== The input

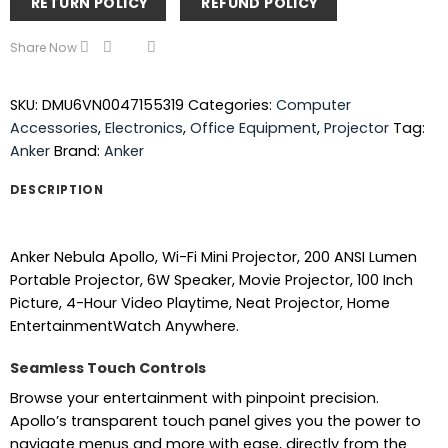
RETURN POLICY
REFUND POLICY
Share Now
SKU:
DMU6VN0047155319
Categories:
Computer
Accessories
,
Electronics
,
Office Equipment
,
Projector
Tag:
Anker
Brand:
Anker
DESCRIPTION
Anker Nebula Apollo, Wi-Fi Mini Projector, 200 ANSI Lumen
Portable Projector, 6W Speaker, Movie Projector, 100 Inch
Picture, 4-Hour Video Playtime, Neat Projector, Home
EntertainmentWatch Anywhere.
Seamless Touch Controls
Browse your entertainment with pinpoint precision.
Apollo’s transparent touch panel gives you the power to
navigate menus and more with ease, directly from the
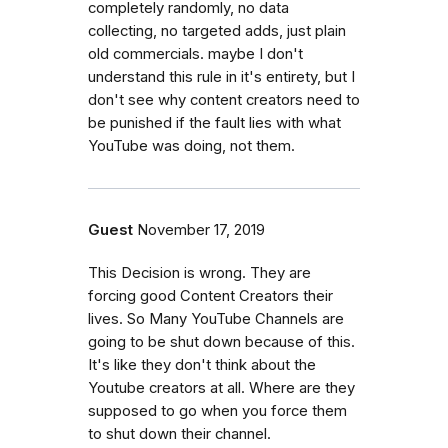
completely randomly, no data
collecting, no targeted adds, just plain
old commercials. maybe I don't
understand this rule in it's entirety, but I
don't see why content creators need to
be punished if the fault lies with what
YouTube was doing, not them.
Guest
November 17, 2019
This Decision is wrong. They are
forcing good Content Creators their
lives. So Many YouTube Channels are
going to be shut down because of this.
It's like they don't think about the
Youtube creators at all. Where are they
supposed to go when you force them
to shut down their channel.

====

• **Task directions**:
Please write out, exactly as they appear, the lines from the line containing "completely randomly, no data" through the last line of the records above, both included.

• **Your solution**:
completely randomly, no data
collecting, no targeted adds, just plain
old commercials. maybe I don't
understand this rule in it's entirety, but I
don't see why content creators need to
be punished if the fault lies with what
YouTube was doing, not them.
Guest
November 17, 2019
This Decision is wrong. They are
forcing good Content Creators their
lives. So Many YouTube Channels are
going to be shut down because of this.
It's like they don't think about the
Youtube creators at all. Where are they
supposed to go when you force them
to shut down their channel.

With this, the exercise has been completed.